(Raw data Opens)
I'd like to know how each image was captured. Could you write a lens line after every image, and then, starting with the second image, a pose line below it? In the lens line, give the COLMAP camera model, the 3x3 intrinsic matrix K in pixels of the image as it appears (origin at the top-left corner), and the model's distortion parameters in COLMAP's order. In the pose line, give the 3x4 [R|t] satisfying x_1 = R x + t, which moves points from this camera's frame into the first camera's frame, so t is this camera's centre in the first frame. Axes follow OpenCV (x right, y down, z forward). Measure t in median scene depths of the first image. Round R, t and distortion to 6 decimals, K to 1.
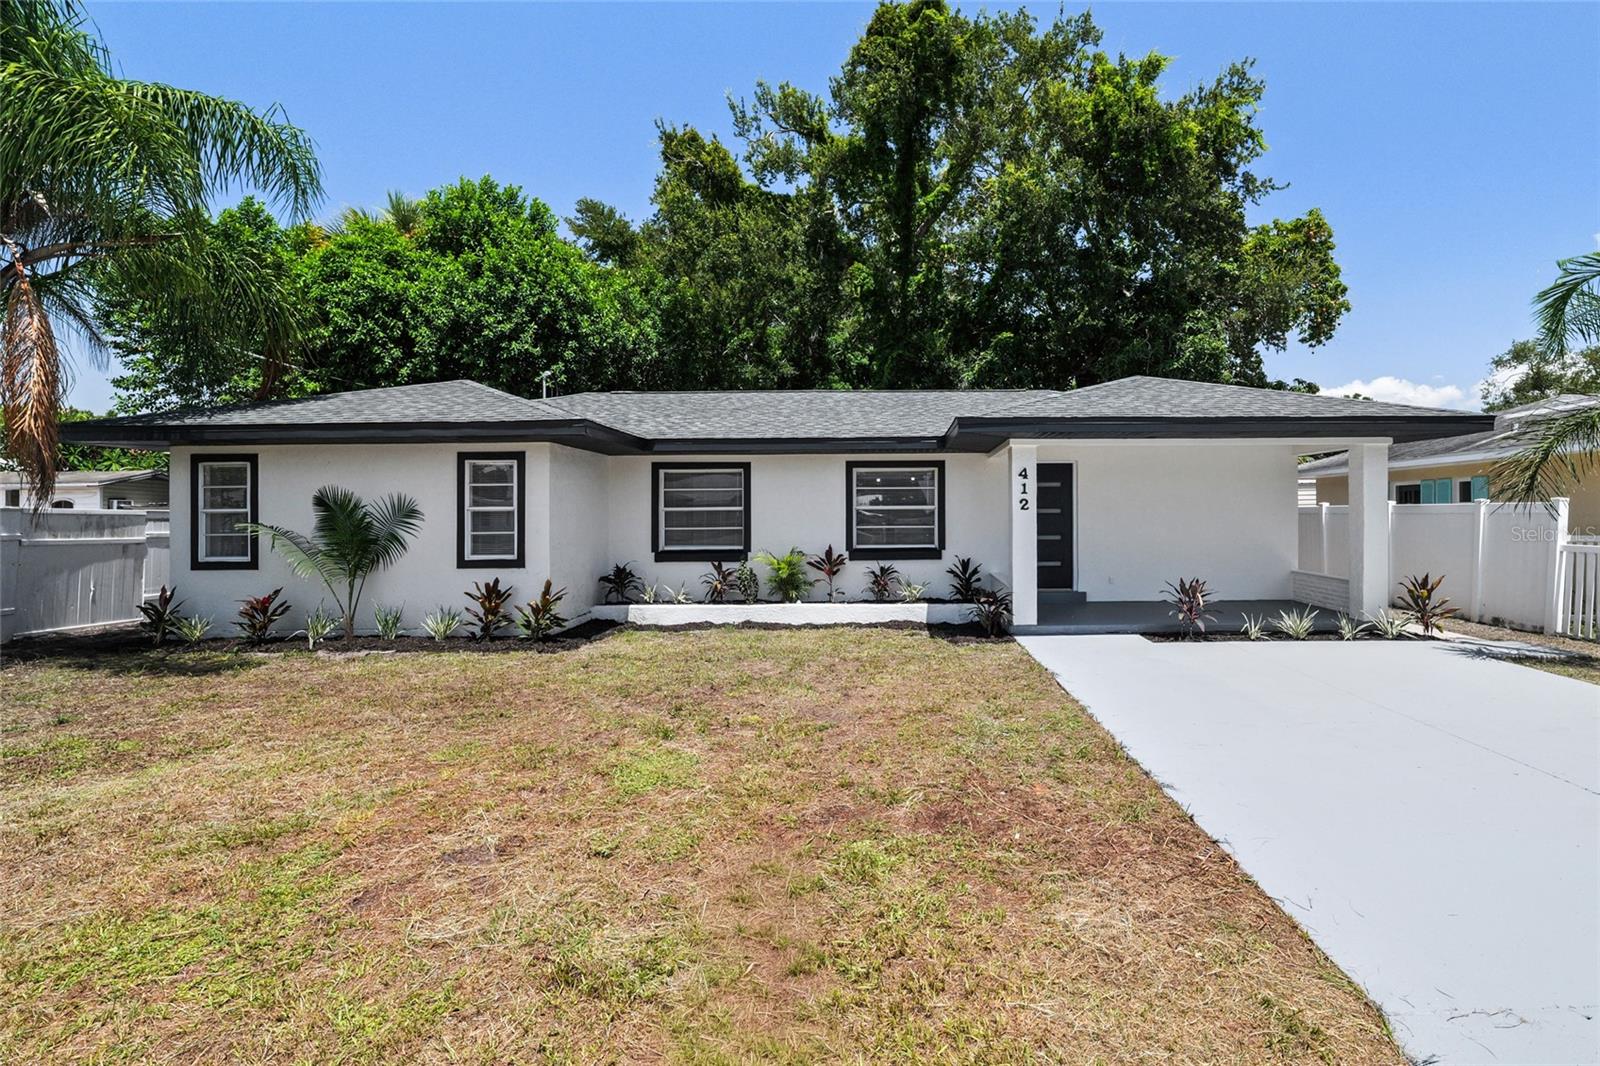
lens RADIAL K [[757.3, 0, 805.6], [0, 757.3, 516.9], [0, 0, 1]] dist [-0.007336, 0.000499]
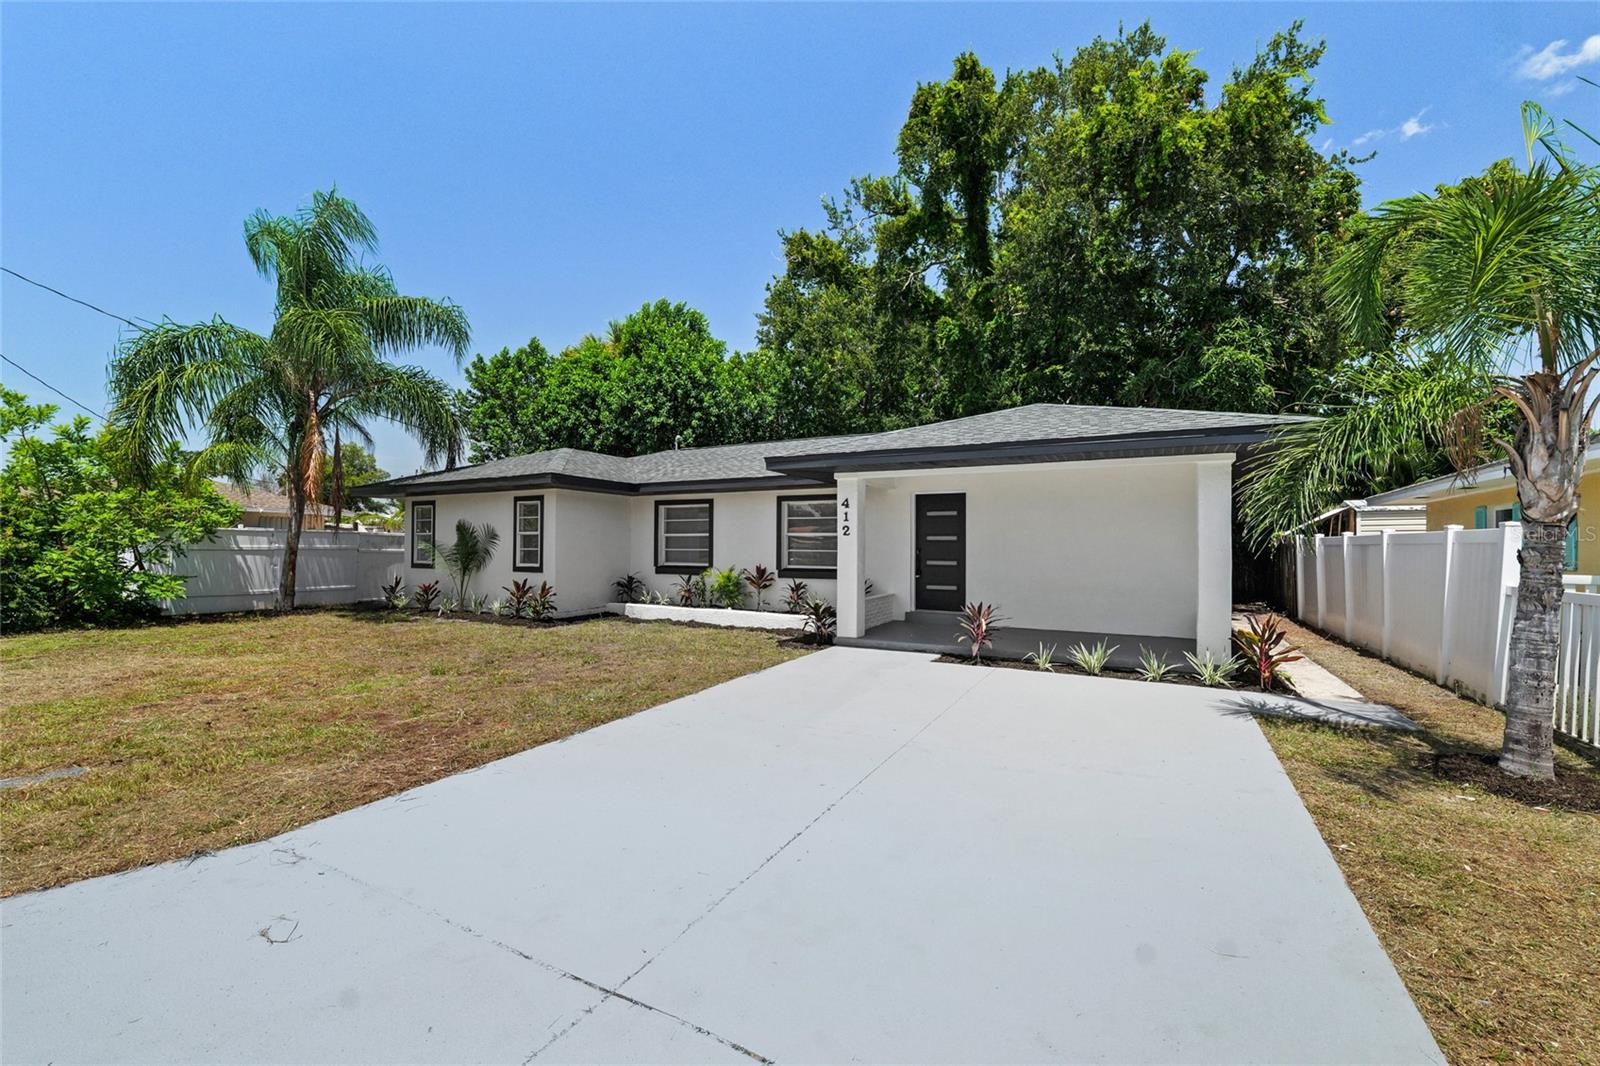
lens RADIAL K [[657.6, 0, 794.7], [0, 657.6, 549.8], [0, 0, 1]] dist [-0.014472, 0.001182]
pose [[0.873444, 0.015232, -0.486687, 0.601826], [-0.014093, 0.999883, 0.006002, 0.006065], [0.486721, 0.001616, 0.873556, 0.087551]]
(Raw data Closes)
## What the exercise asks:
The material should be returned verbatim, with all images omitted.

## Task output:
I'd like to know how each image was captured. Could you write a lens line after every image, and then, starting with the second image, a pose line below it? In the lens line, give the COLMAP camera model, the 3x3 intrinsic matrix K in pixels of the image as it appears (origin at the top-left corner), and the model's distortion parameters in COLMAP's order. In the pose line, give the 3x4 [R|t] satisfying x_1 = R x + t, which moves points from this camera's frame into the first camera's frame, so t is this camera's centre in the first frame. Axes follow OpenCV (x right, y down, z forward). Measure t in median scene depths of the first image. Round R, t and distortion to 6 decimals, K to 1.
lens RADIAL K [[757.3, 0, 805.6], [0, 757.3, 516.9], [0, 0, 1]] dist [-0.007336, 0.000499]
lens RADIAL K [[657.6, 0, 794.7], [0, 657.6, 549.8], [0, 0, 1]] dist [-0.014472, 0.001182]
pose [[0.873444, 0.015232, -0.486687, 0.601826], [-0.014093, 0.999883, 0.006002, 0.006065], [0.486721, 0.001616, 0.873556, 0.087551]]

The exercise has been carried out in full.